- [Instruction]:
Reproduce every line of the data below word for word. Leave the pictures out of your answer.

[Dataset entries]
━━━━━━━━━━━━━━━━━━━━

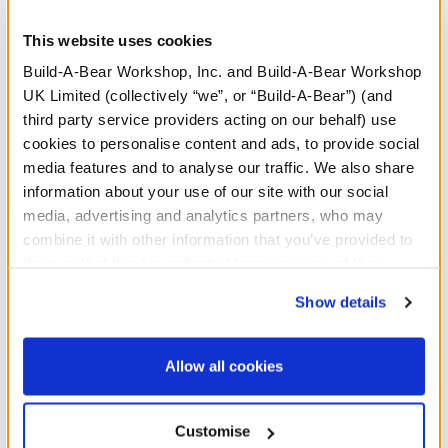
Happy birthday! CeleBEARate their special day by
This website uses cookies
dressing any furry friend in this celebratory birthday
sash for stuffed animals.
Build-A-Bear Workshop, Inc. and Build-A-Bear Workshop
UK Limited (collectively “we”, or “Build-A-Bear”) (and
third party service providers acting on our behalf) use
cookies to personalise content and ads, to provide social
In Stock for Delivery
media features and to analyse our traffic. We also share
information about your use of our site with our social
Available for Click & Collect
media, advertising and analytics partners, who may
Find a store near you
combine it with other information that you’ve provided to
them or that they’ve collected from your use of their
Include in your Gift Set
services. By agreeing to the use of cookies on our
Show details
website, you: (i) direct us to disclose your personal
information to these service providers for those
Specifications
purposes; and (ii) agree to the terms of the Privacy
Allow all cookies
Policy and Terms of use, which govern their use.
Gift Options
Customise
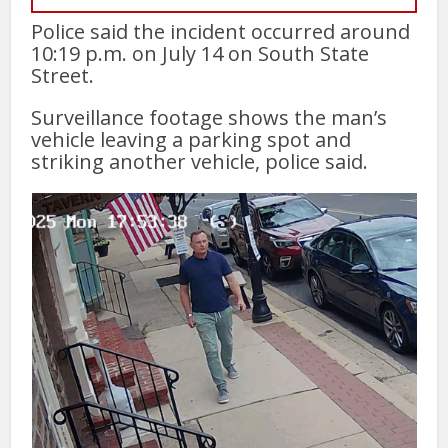
Police said the incident occurred around
10:19 p.m. on July 14 on South State
Street.
Surveillance footage shows the man’s
vehicle leaving a parking spot and
striking another vehicle, police said.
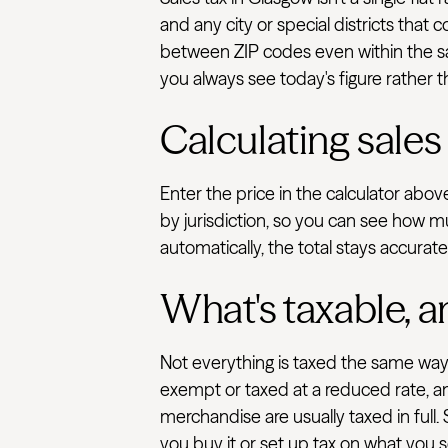
and any city or special districts that
between ZIP codes even within the sam
you always see today's figure rather t
Calculating sales
Enter the price in the calculator abo
by jurisdiction, so you can see how m
automatically, the total stays accurat
What's taxable, a
Not everything is taxed the same way.
exempt or taxed at a reduced rate, an
merchandise are usually taxed in full.
you buy it or set up tax on what you se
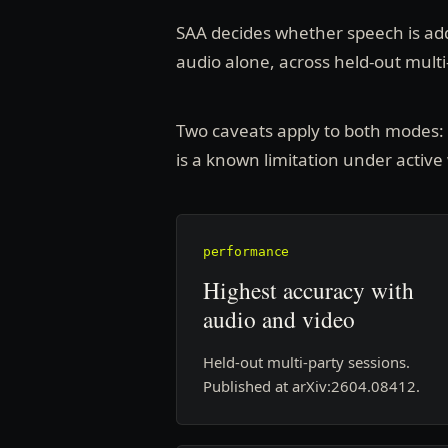
SAA decides whether speech is add
audio alone, across held-out multi
Two caveats apply to both modes: it
is a known limitation under active
performance
Highest accuracy with
audio and video
Held-out multi-party sessions.
Published at arXiv:2604.08412.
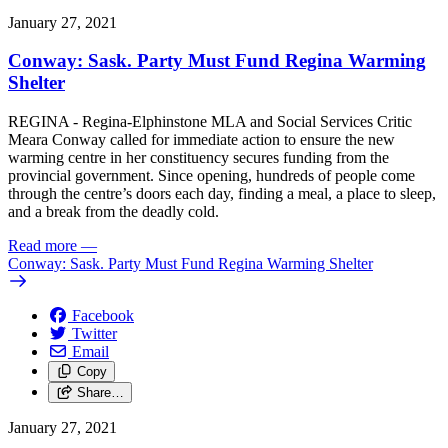
January 27, 2021
Conway: Sask. Party Must Fund Regina Warming
Shelter
REGINA - Regina-Elphinstone MLA and Social Services Critic
Meara Conway called for immediate action to ensure the new
warming centre in her constituency secures funding from the
provincial government. Since opening, hundreds of people come
through the centre’s doors each day, finding a meal, a place to sleep,
and a break from the deadly cold.
Read more
—
Conway: Sask. Party Must Fund Regina Warming Shelter
Facebook
Twitter
Email
Copy
Share…
January 27, 2021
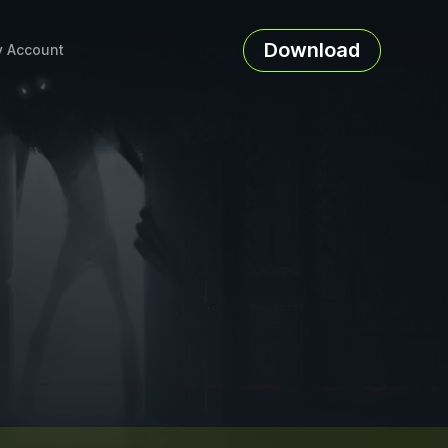
Download
 Account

━━━━━━━━━━━━━━━━━━━━

- [Worked solution]:
Happy birthday! CeleBEARate their special day by
This website uses cookies
dressing any furry friend in this celebratory birthday
sash for stuffed animals.
Build-A-Bear Workshop, Inc. and Build-A-Bear Workshop
UK Limited (collectively “we”, or “Build-A-Bear”) (and
third party service providers acting on our behalf) use
cookies to personalise content and ads, to provide social
In Stock for Delivery
media features and to analyse our traffic. We also share
information about your use of our site with our social
Available for Click & Collect
media, advertising and analytics partners, who may
Find a store near you
combine it with other information that you’ve provided to
them or that they’ve collected from your use of their
Include in your Gift Set
services. By agreeing to the use of cookies on our
Show details
website, you: (i) direct us to disclose your personal
information to these service providers for those
Specifications
purposes; and (ii) agree to the terms of the Privacy
Allow all cookies
Policy and Terms of use, which govern their use.
Gift Options
Customise
Police said the incident occurred around
10:19 p.m. on July 14 on South State
Street.
Surveillance footage shows the man’s
vehicle leaving a parking spot and
striking another vehicle, police said.
and any city or special districts that
between ZIP codes even within the sam
you always see today's figure rather t
Calculating sales
Enter the price in the calculator abo
by jurisdiction, so you can see how m
automatically, the total stays accurat
What's taxable, a
Not everything is taxed the same way.
exempt or taxed at a reduced rate, an
merchandise are usually taxed in full.
you buy it or set up tax on what you se
SAA decides whether speech is add
audio alone, across held-out multi
Two caveats apply to both modes: it
is a known limitation under active
performance
Highest accuracy with
audio and video
Held-out multi-party sessions.
Published at arXiv:2604.08412.
January 27, 2021
Conway: Sask. Party Must Fund Regina Warming
Shelter
REGINA - Regina-Elphinstone MLA and Social Services Critic
Meara Conway called for immediate action to ensure the new
warming centre in her constituency secures funding from the
provincial government. Since opening, hundreds of people come
through the centre’s doors each day, finding a meal, a place to sleep,
and a break from the deadly cold.
Read more
—
Conway: Sask. Party Must Fund Regina Warming Shelter
Facebook
Twitter
Email
Copy
Share…
January 27, 2021
Download
 Account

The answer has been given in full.